Problem description ->
The word to look for is "Lenkijoje". Report every line of the entries below that has it.

START Input for this task

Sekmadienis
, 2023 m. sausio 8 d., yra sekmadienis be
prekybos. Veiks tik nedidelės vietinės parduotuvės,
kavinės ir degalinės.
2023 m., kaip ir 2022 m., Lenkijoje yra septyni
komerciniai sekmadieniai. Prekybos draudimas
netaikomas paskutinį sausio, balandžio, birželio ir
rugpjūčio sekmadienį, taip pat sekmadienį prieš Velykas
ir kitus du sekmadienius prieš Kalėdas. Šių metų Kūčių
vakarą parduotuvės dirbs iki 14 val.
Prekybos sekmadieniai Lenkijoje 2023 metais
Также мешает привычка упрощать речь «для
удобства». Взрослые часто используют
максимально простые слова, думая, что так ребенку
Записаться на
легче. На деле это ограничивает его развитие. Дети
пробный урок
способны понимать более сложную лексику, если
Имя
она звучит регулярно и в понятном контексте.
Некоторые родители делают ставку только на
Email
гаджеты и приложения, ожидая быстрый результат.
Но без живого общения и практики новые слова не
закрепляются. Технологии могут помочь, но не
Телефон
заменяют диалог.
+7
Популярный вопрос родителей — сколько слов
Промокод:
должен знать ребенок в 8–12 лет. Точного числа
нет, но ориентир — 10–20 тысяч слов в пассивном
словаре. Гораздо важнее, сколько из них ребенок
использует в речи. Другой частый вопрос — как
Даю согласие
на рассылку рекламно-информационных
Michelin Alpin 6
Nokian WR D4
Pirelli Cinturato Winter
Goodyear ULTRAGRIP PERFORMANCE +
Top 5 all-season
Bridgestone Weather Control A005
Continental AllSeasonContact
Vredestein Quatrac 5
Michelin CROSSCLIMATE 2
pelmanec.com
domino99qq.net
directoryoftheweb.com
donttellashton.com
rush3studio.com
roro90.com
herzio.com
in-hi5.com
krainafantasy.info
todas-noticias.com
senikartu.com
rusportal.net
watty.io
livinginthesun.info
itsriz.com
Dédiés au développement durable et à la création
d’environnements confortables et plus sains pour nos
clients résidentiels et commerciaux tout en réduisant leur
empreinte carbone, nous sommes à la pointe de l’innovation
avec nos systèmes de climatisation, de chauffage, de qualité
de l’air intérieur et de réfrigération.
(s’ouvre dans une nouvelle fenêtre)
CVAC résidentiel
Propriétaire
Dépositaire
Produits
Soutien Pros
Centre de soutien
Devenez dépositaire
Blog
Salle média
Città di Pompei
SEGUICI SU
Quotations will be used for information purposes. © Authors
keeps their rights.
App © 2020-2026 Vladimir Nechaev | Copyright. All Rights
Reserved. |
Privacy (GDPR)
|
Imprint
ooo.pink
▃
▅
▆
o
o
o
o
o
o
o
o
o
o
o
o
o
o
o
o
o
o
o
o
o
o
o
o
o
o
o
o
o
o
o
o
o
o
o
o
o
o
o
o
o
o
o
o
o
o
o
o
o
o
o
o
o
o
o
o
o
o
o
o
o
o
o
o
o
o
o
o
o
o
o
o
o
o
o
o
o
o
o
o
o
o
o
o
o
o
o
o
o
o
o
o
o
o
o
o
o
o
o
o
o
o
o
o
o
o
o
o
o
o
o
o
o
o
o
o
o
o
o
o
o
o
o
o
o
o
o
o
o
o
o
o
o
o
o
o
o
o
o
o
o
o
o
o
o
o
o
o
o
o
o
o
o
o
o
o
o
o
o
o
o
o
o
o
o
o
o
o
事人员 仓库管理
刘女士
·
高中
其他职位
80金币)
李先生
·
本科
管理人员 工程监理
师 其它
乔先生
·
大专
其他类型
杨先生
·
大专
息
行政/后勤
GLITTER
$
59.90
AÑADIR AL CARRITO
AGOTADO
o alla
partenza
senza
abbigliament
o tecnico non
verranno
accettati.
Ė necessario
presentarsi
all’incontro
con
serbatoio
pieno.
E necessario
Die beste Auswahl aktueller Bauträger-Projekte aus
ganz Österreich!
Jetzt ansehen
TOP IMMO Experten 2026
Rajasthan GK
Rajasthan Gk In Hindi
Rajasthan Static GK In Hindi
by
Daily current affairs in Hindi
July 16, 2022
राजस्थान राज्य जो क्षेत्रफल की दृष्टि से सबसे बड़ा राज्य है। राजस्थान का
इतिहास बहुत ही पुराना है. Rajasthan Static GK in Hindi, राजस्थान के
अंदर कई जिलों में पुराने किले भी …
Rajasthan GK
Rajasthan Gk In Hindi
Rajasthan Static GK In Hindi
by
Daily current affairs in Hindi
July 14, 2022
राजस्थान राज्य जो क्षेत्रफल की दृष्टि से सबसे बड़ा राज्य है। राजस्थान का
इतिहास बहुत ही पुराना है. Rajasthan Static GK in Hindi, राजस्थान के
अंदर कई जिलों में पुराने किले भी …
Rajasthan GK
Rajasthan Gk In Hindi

END Input for this task

Exercise result ->
2023 m., kaip ir 2022 m., Lenkijoje yra septyni
Prekybos sekmadieniai Lenkijoje 2023 metais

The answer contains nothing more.